* _Job item_
Note every line in the entries that contains the string "colle", and copy it.

* _Excerpted data_
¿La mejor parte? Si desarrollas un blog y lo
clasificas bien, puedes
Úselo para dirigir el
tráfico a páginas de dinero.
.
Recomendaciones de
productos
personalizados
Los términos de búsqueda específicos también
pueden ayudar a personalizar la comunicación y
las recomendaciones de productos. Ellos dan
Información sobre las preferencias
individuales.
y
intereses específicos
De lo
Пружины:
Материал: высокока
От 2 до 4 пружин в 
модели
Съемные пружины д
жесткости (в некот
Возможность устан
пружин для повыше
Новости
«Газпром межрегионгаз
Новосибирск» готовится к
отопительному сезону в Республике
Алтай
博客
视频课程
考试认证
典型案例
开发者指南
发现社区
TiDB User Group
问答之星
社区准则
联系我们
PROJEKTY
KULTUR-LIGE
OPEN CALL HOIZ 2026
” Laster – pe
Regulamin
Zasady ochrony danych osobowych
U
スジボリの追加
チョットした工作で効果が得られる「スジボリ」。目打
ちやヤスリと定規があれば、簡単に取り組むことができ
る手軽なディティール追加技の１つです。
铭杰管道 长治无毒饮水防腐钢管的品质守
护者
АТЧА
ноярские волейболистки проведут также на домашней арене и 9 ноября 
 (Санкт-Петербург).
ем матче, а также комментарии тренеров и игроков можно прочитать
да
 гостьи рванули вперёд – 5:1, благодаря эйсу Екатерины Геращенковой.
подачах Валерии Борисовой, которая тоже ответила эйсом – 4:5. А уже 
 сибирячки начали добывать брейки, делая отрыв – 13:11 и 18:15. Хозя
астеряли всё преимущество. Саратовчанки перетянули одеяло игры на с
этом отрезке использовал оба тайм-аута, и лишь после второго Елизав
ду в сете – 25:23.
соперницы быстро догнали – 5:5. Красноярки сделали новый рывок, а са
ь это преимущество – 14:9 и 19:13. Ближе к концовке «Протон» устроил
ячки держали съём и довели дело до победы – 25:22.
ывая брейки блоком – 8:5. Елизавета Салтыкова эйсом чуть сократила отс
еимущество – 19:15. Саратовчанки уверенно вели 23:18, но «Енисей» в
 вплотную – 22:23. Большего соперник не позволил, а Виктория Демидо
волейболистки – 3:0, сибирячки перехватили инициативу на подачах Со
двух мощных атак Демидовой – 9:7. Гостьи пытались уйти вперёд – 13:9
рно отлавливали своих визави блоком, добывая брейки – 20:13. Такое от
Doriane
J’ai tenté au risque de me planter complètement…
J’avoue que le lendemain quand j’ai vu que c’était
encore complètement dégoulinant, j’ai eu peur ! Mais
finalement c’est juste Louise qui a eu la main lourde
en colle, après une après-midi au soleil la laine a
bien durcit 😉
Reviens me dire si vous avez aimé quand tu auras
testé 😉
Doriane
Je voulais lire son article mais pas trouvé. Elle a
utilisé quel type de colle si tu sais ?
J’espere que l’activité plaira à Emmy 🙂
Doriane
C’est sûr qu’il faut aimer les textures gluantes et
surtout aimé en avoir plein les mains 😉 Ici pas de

* _Your solution_
en colle, après une après-midi au soleil la laine a
utilisé quel type de colle si tu sais ?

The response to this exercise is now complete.